_Problem requirements:_
The reply should contain every entry exactly as given, with no pictures in it.

(Lens and sensor parameters)
********************
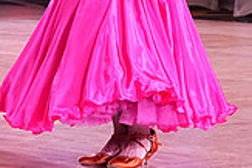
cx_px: 11
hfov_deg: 5.3
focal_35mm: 387
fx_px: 2711
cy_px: -90
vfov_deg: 3.5
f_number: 6.3
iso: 3200
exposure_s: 1/250
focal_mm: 73
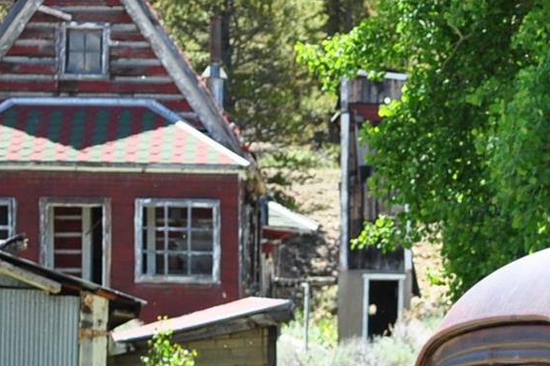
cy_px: 440
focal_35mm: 234
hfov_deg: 8.8
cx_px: 473
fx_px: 3577
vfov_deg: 5.8
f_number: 10
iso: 320
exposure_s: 1/250
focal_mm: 55
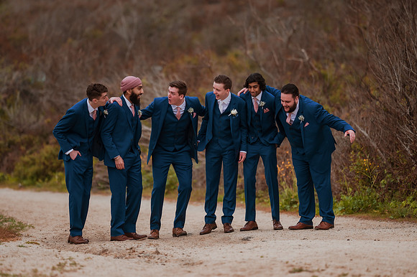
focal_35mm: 139
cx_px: 208
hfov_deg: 14.7
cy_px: 138
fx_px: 1611
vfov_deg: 9.8
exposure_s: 1/3200
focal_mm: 135
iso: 400
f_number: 1.8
********************
_Your solution:_
cx_px: 11
hfov_deg: 5.3
focal_35mm: 387
fx_px: 2711
cy_px: -90
vfov_deg: 3.5
f_number: 6.3
iso: 3200
exposure_s: 1/250
focal_mm: 73
cy_px: 440
focal_35mm: 234
hfov_deg: 8.8
cx_px: 473
fx_px: 3577
vfov_deg: 5.8
f_number: 10
iso: 320
exposure_s: 1/250
focal_mm: 55
focal_35mm: 139
cx_px: 208
hfov_deg: 14.7
cy_px: 138
fx_px: 1611
vfov_deg: 9.8
exposure_s: 1/3200
focal_mm: 135
iso: 400
f_number: 1.8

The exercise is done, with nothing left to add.